*** Block opens ***

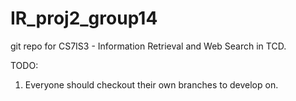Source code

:# IR_proj2_group14
git repo for CS7IS3 - Information Retrieval and Web Search in TCD. 

TODO:
1. Everyone should checkout their own branches to develop on.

*** Block closes ***

» **WHAT IS NEEDED**: Please output the entire listing above verbatim and omit its images.

» **RESULT OF THIS EXERCISE**:
Source code

:# IR_proj2_group14
git repo for CS7IS3 - Information Retrieval and Web Search in TCD. 

TODO:
1. Everyone should checkout their own branches to develop on.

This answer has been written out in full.